Work order
Transcribe every line of text in the material below word for word, in its original order. Leave the pictures out of your answer.

Materials provided
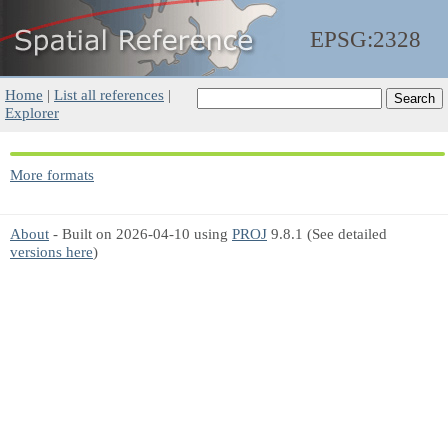
EPSG:2328
Home
|
List all references
|
Explorer
More formats
About
- Built on 2026-04-10 using
PROJ
9.8.1 (See detailed
versions here
)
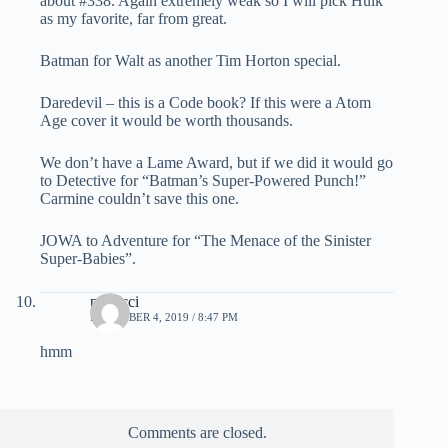
about #338. Again extremely weak so I will pick Hulk
as my favorite, far from great.
Batman for Walt as another Tim Horton special.
Daredevil – this is a Code book? If this were a Atom
Age cover it would be worth thousands.
We don’t have a Lame Award, but if we did it would go
to Detective for “Batman’s Super-Powered Punch!”
Carmine couldn’t save this one.
JOWA to Adventure for “The Menace of the Sinister
Super-Babies”.
penucci
DECEMBER 4, 2019 / 8:47 PM
hmm
Comments are closed.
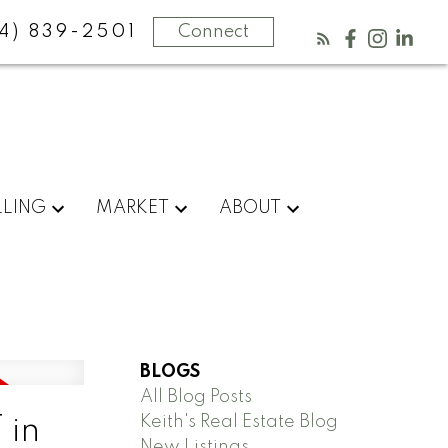
4) 839-2501
Connect
LLING
MARKET
ABOUT
BLOGS
All Blog Posts
Keith's Real Estate Blog
 in
New Listings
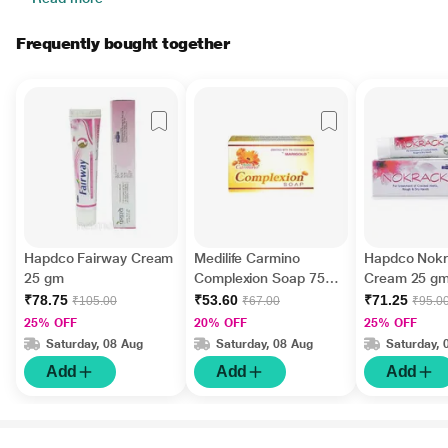
Frequently bought together
Hapdco Fairway Cream
Medilife Carmino
Hapdco Nok
25 gm
Complexion Soap 75
Cream 25 g
gm
₹78.75
₹53.60
₹71.25
₹105.00
₹67.00
₹95.0
25% OFF
20% OFF
25% OFF
Saturday, 08 Aug
Saturday, 08 Aug
Saturday, 
Add
Add
Add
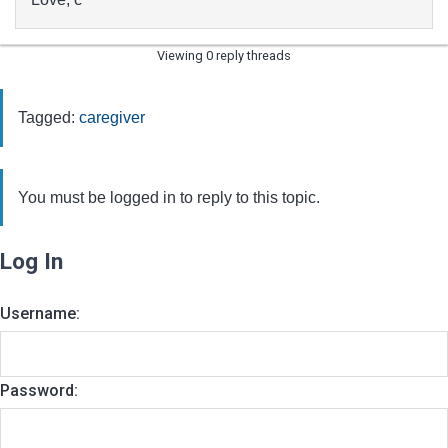
Viewing 0 reply threads
Tagged:
caregiver
You must be logged in to reply to this topic.
Log In
Username:
Password:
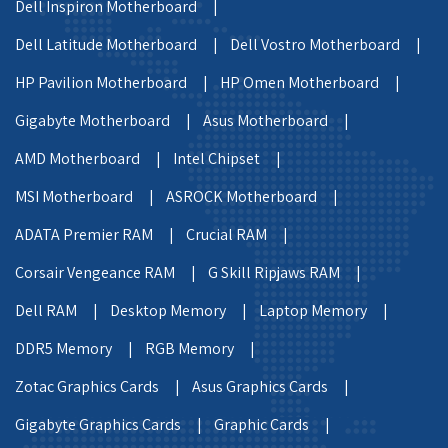
Dell Inspiron Motherboard |
Dell Latitude Motherboard |
Dell Vostro Motherboard |
HP Pavilion Motherboard |
HP Omen Motherboard |
Gigabyte Motherboard |
Asus Motherboard |
AMD Motherboard |
Intel Chipset |
MSI Motherboard |
ASROCK Motherboard |
ADATA Premier RAM |
Crucial RAM |
Corsair Vengeance RAM |
G Skill Ripjaws RAM |
Dell RAM |
Desktop Memory |
Laptop Memory |
DDR5 Memory |
RGB Memory |
Zotac Graphics Cards |
Asus Graphics Cards |
Gigabyte Graphics Cards |
Graphic Cards |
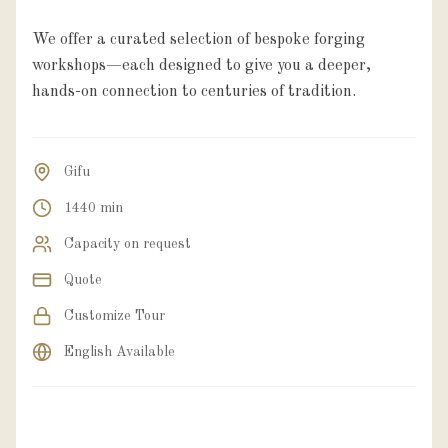
We offer a curated selection of bespoke forging
workshops—each designed to give you a deeper,
hands-on connection to centuries of tradition.
Gifu
1440 min
Capacity on request
Quote
Customize Tour
English Available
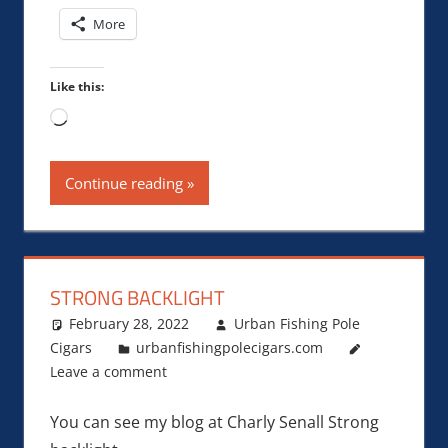
More
Like this:
Loading…
Continue reading
STRONG BACKLIGHT
February 28, 2022
Urban Fishing Pole
Cigars
urbanfishingpolecigars.com
Leave a comment
You can see my blog at Charly Senall Strong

Response box
EPSG:2328
Home
|
List all references
|
Explorer
More formats
About
- Built on 2026-04-10 using
PROJ
9.8.1 (See detailed
versions here
)
about #338. Again extremely weak so I will pick Hulk
as my favorite, far from great.
Batman for Walt as another Tim Horton special.
Daredevil – this is a Code book? If this were a Atom
Age cover it would be worth thousands.
We don’t have a Lame Award, but if we did it would go
to Detective for “Batman’s Super-Powered Punch!”
Carmine couldn’t save this one.
JOWA to Adventure for “The Menace of the Sinister
Super-Babies”.
penucci
DECEMBER 4, 2019 / 8:47 PM
hmm
Comments are closed.
4) 839-2501
Connect
LLING
MARKET
ABOUT
BLOGS
All Blog Posts
Keith's Real Estate Blog
 in
New Listings
Frequently bought together
Hapdco Fairway Cream
Medilife Carmino
Hapdco Nok
25 gm
Complexion Soap 75
Cream 25 g
gm
₹78.75
₹53.60
₹71.25
₹105.00
₹67.00
₹95.0
25% OFF
20% OFF
25% OFF
Saturday, 08 Aug
Saturday, 08 Aug
Saturday, 
Add
Add
Add
Viewing 0 reply threads
Tagged:
caregiver
You must be logged in to reply to this topic.
Log In
Username:
Password:
Dell Inspiron Motherboard |
Dell Latitude Motherboard |
Dell Vostro Motherboard |
HP Pavilion Motherboard |
HP Omen Motherboard |
Gigabyte Motherboard |
Asus Motherboard |
AMD Motherboard |
Intel Chipset |
MSI Motherboard |
ASROCK Motherboard |
ADATA Premier RAM |
Crucial RAM |
Corsair Vengeance RAM |
G Skill Ripjaws RAM |
Dell RAM |
Desktop Memory |
Laptop Memory |
DDR5 Memory |
RGB Memory |
Zotac Graphics Cards |
Asus Graphics Cards |
Gigabyte Graphics Cards |
Graphic Cards |
We offer a curated selection of bespoke forging
workshops—each designed to give you a deeper,
hands-on connection to centuries of tradition.
Gifu
1440 min
Capacity on request
Quote
Customize Tour
English Available
More
Like this:
Loading…
Continue reading
STRONG BACKLIGHT
February 28, 2022
Urban Fishing Pole
Cigars
urbanfishingpolecigars.com
Leave a comment
You can see my blog at Charly Senall Strong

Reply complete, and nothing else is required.